Adam Michnik ist langjähriger Herausgeber der polnischen Tageszeitung Gazeta Wyborcza und gleichzeitig eine der wenigen kritischen Stimmen, die in Polen noch hörbar sind. Nachdem staatliche TV- und Rundfunkmedien weitgehend mit PiS-treuen Leitungen und Journalisten ausgestattet wurden, die Zahl der unabhängig und kritisch berichtenden überregionaler Tageszeitungen weiter abnahm, übernimmt jetzt Orlen ein ganzes Paket an regional verbreiteter Zeitungen. Orlen, sonst als Raffinerie- und Tankstellenbetreiber in Polen und darüber hinaus bekannt, ist wahrscheinlich wegen der PiS-Nähe seiner Konzernleitung auch für den Vertrieb von Medien prädestiniert.
Michnik beschreibt im Tagesspiegel vom 1.März 2021, wie den verbleibenden, unabhängigen Zeitungen ihre Existenz weiter erschwert werden soll. So plant die PiS-Regierung jetzt ein Gesetz, mit dem die Werbeeinnahmen von Medien zusätzlich besteuert werden. Durch den dann drohenden Einnahmeverlust werden insbesondere unabhängige Medien gezwungen, Journalisten zu entlassen und umfangreichere Recherchen aufzugeben. Auf diesen weiteren Eingriff in die Pressefreiheit reagierten Zeitungen, Internet-Nachrichtenportale und private TV-und Radiosender, indem sie vor drei Wochen für einen Tag die Berichterstattung verweigerten. Ein ungewöhnlicher Vorgang.

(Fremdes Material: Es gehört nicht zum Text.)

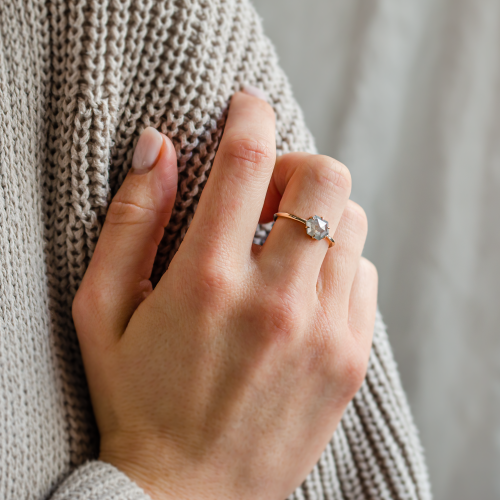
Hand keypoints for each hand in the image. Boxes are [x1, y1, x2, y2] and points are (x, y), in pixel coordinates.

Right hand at [72, 90, 377, 499]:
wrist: (188, 496)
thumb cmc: (136, 400)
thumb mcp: (102, 310)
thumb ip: (130, 221)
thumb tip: (160, 147)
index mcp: (206, 282)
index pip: (245, 161)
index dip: (248, 116)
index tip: (245, 107)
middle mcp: (275, 302)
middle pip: (326, 178)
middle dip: (297, 165)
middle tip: (266, 194)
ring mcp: (324, 333)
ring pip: (352, 224)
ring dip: (316, 218)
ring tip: (279, 248)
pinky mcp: (350, 359)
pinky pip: (364, 276)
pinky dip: (336, 264)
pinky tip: (300, 290)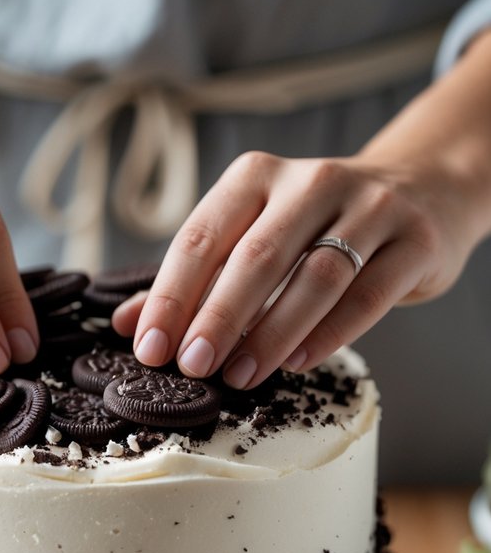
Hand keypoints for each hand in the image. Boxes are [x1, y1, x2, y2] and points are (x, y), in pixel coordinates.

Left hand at [112, 149, 475, 387]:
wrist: (423, 192)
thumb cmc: (317, 226)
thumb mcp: (253, 237)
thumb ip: (195, 280)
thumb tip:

Angeblich soll sich dieses Gesetz gegen amerikanische Medienkonzerne richten. Die so gewonnenen Einnahmen sollen wiederum den staatlichen Medien zugute kommen. Eine sehr zweifelhafte Begründung, weil solche Gesetze nur in Übereinstimmung mit der EU erlassen werden können und weil es Polen bis jetzt peinlich vermieden hat, amerikanischen Interessen zuwider zu handeln. Für Michnik ist dieses Gesetz für Polen nur ein weiterer Schritt zu einem autokratischen Regierungssystem. Der „Präses“ der Partei für Recht und Gerechtigkeit (PiS) , Jaroslaw Kaczynski, hat sich für seine Strategie offenbar das politische Vorgehen von Viktor Orbán in Ungarn zum Vorbild genommen. So wie Orban beseitigt auch Kaczinski scheibchenweise tragende Elemente der polnischen Demokratie, angefangen von der Unabhängigkeit der staatlichen Medien, wichtiger Kultureinrichtungen und der Unabhängigkeit des obersten Gerichtes. Jetzt schreibt die Regierung auch die Geschichte um und gibt Schulbücher mit einer eingeengten Weltsicht heraus. Gesellschaftliche Errungenschaften wie ein zeitgemäßes Abtreibungsrecht werden zurückgenommen, öffentliche Proteste der Betroffenen dagegen kriminalisiert. Parallel dazu verschlechtert sich die medizinische Versorgung in den staatlichen Gesundheitseinrichtungen. Wiederholte und massive Proteste der dort Beschäftigten bleiben ungehört.
Polen entfernt sich unter der augenblicklichen PiS-Regierung weiter von der Rechtsstaatlichkeit und vom Staatsverständnis der EU. Bedauerlicherweise ist keine politische Kraft derzeit erkennbar, die Jaroslaw Kaczynski und seiner PiS gefährlich werden könnte.